Whether the Minister Considered the Representations

[37] Section 10(1)(c) of the Commonwealth Heritage Act requires that the Minister "consider" both the report and the representations which have been received by the reporter and which are required to be attached to the report. This ... is a statutory pre-condition to the Minister exercising the power to make a declaration: Tickner v Chapman (1995) 57 FCR 461-2, 478, 493, (Norvill v Chapman, 133 ALR 237-8, 253, 268), Tickner v Bropho 40 FCR 209, Hot Holdings Pty Ltd v Creasy (1996) 70 ALJR 286 at 298 et seq ... The Minister's duty in this respect is a personal non-delegable task, and a failure to carry it out may result in the Minister's decision being set aside, as such a failure did in the first mentioned case.

[37] ... The Minister here had, in the statement of reasons given under s. 13 Administrative Decisions Judical Review Act , listed the representations ... [as] `Evidence and other material on which [38] findings were based' ... unsatisfactory nature of this document ... It does not provide that which s. 13 requires.

[40] ... Whilst it may be possible for a Minister to have the contents of representations conveyed to him (cf Tickner v Chapman 464-5, 476-7, 494; Norvill v Chapman, 240-1, 251, 268), there was no evidence here that they were the subject of any discussion with Mr McLaughlin, and no summary of them had been prepared for the Minister.

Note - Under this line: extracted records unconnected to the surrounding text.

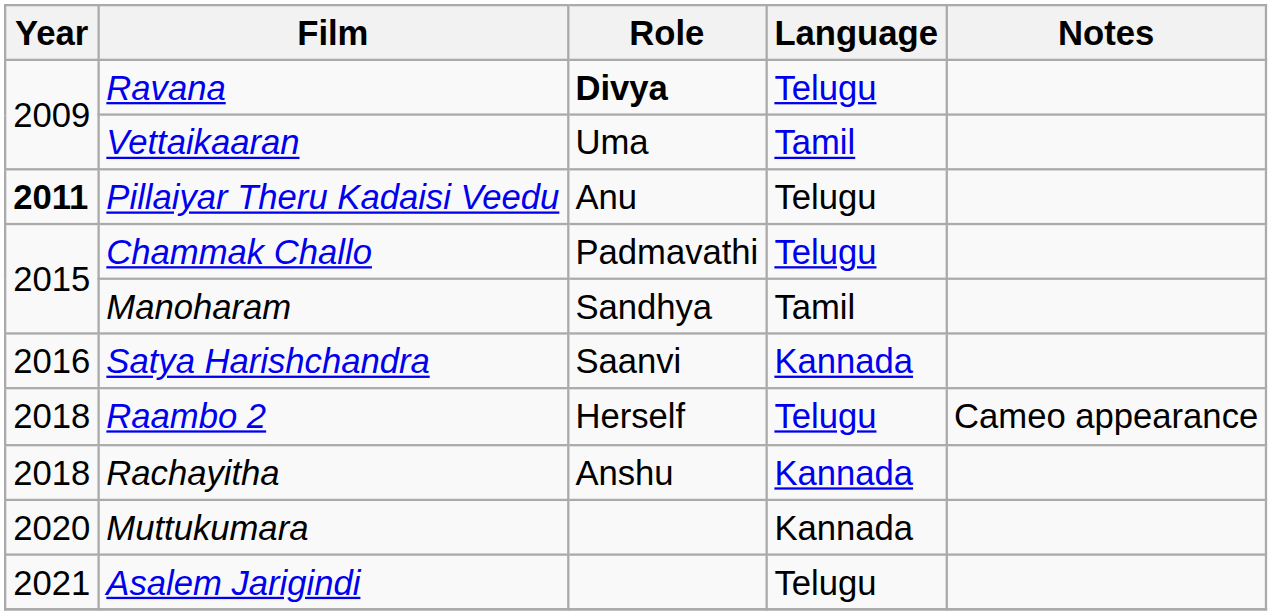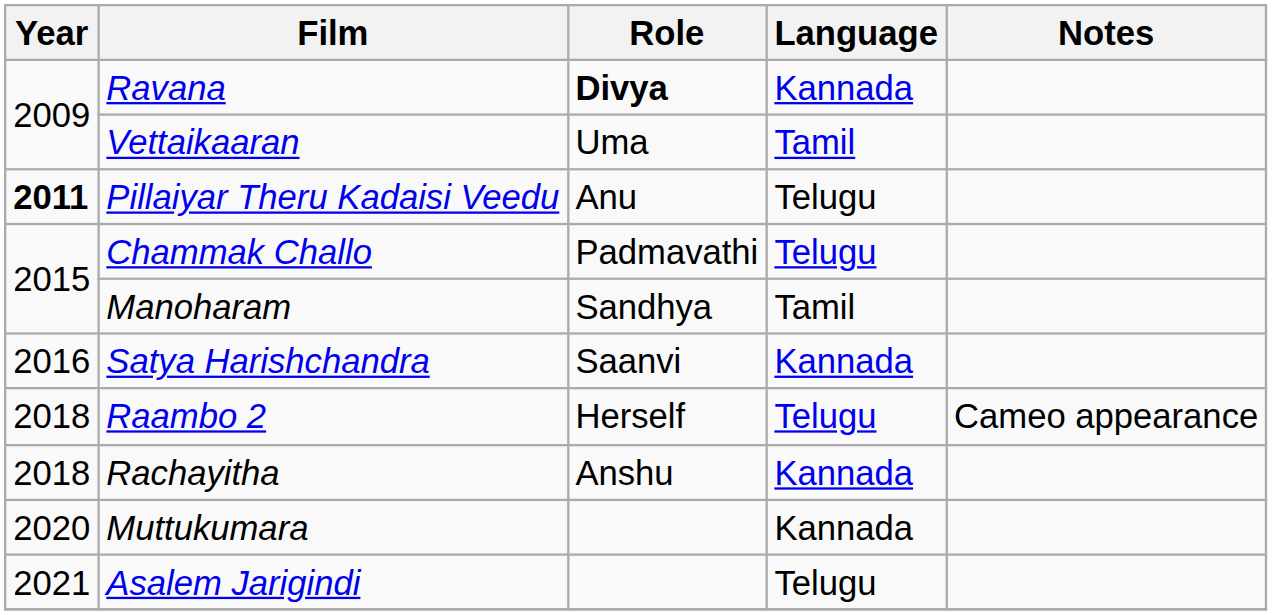Ravana | Language: Telugu -> Kannada
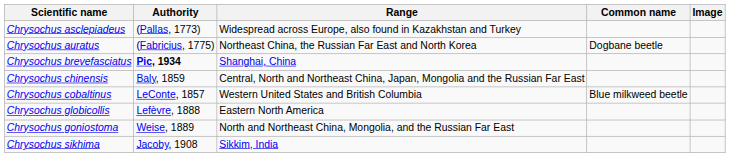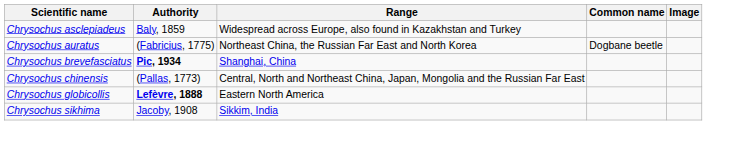Chrysochus asclepiadeus | Authority: (Pallas, 1773) -> Baly, 1859
Chrysochus chinensis | Authority: Baly, 1859 -> (Pallas, 1773)
- row: Chrysochus cobaltinus | LeConte, 1857 | Western United States and British Columbia | Blue milkweed beetle
Chrysochus globicollis | Authority: normal -> bold
- row: Chrysochus goniostoma | Weise, 1889 | North and Northeast China, Mongolia, and the Russian Far East
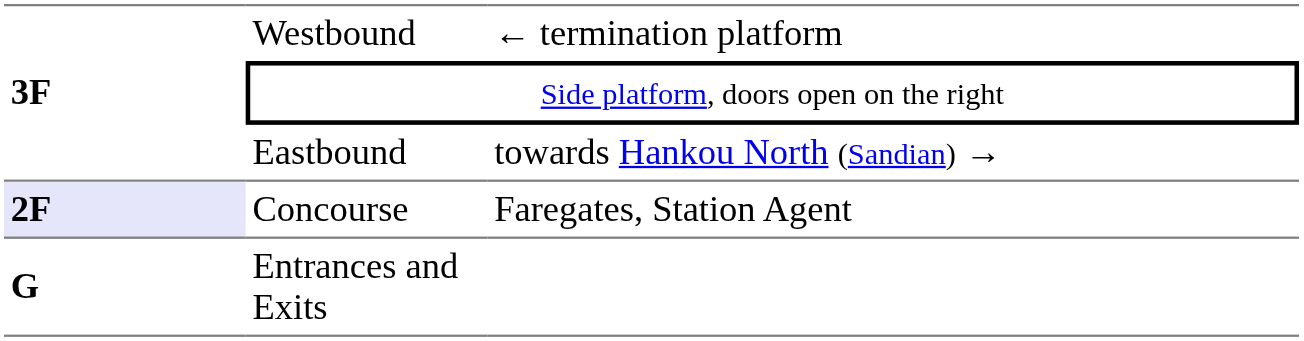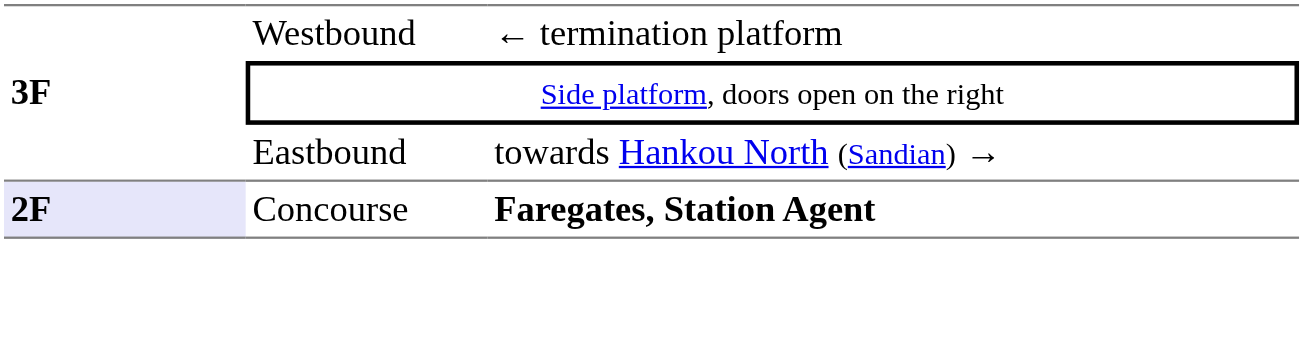Concourse | column 3: normal -> bold
- row: G | Entrances and Exits
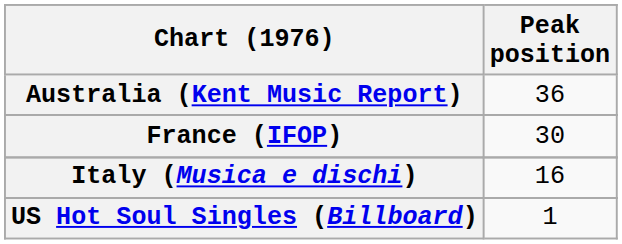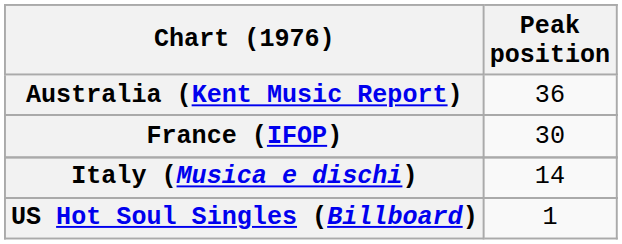Italy (Musica e dischi) | Peak position: 16 -> 14
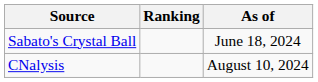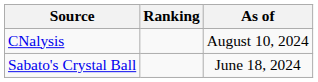rows swapped: CNalysis <-> Sabato's Crystal Ball
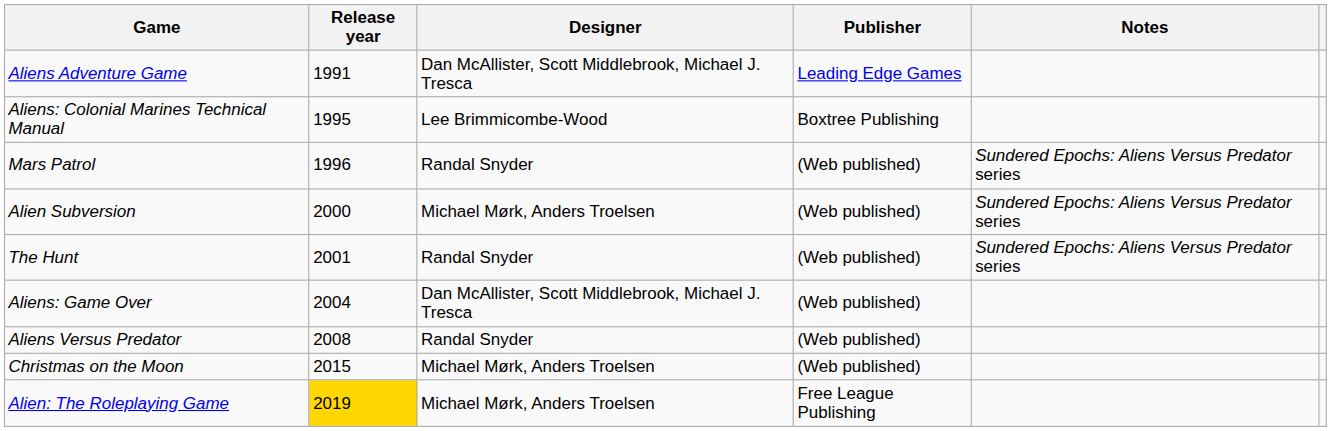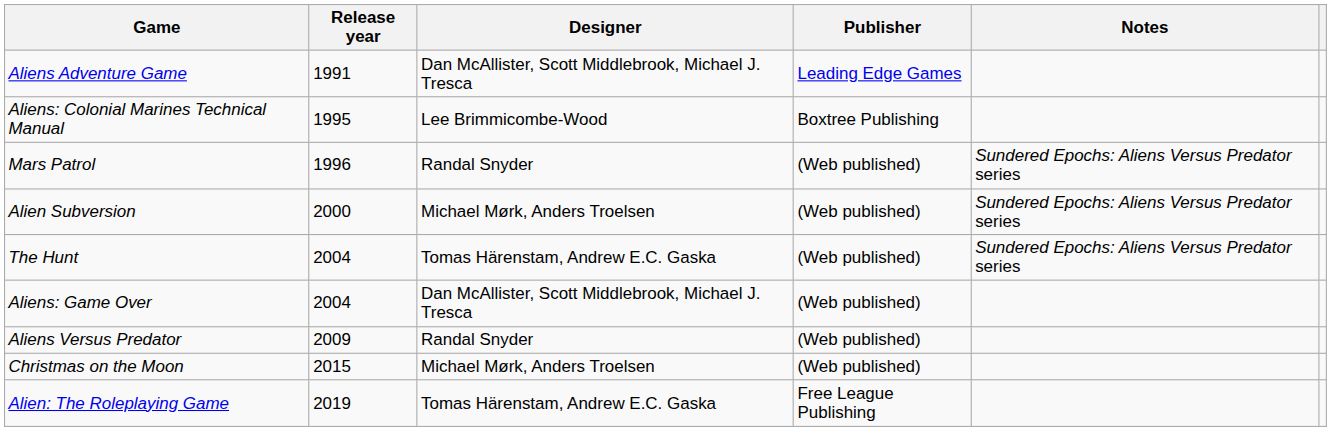The Hunt | Release year: 2001 -> 2004
The Hunt | Designer: Randal Snyder -> Tomas Härenstam, Andrew E.C. Gaska
Aliens Versus Predator | Release year: 2008 -> 2009
Alien: The Roleplaying Game | Release year: gold background -> no background
Alien: The Roleplaying Game | Designer: Michael Mørk, Anders Troelsen -> Tomas Härenstam, Andrew E.C. Gaska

[40] ... applied the rule of evidence in Jones v Dunkel [1959] HCA 8; (1959) 101 CLR 298 ... the failure of the Minister to call evidence does not provide positive evidence that he did not consider the representation but, unexplained, it leaves the Court in a position where opposing inferences can be more confidently drawn because they stand uncontradicted by the person who could say something about the true state of the facts ... The question then is what inferences were open on the evidence.

[43] ... that the Minister had insufficient time and did not [44] read the representations gained further support from his failure to adduce further evidence.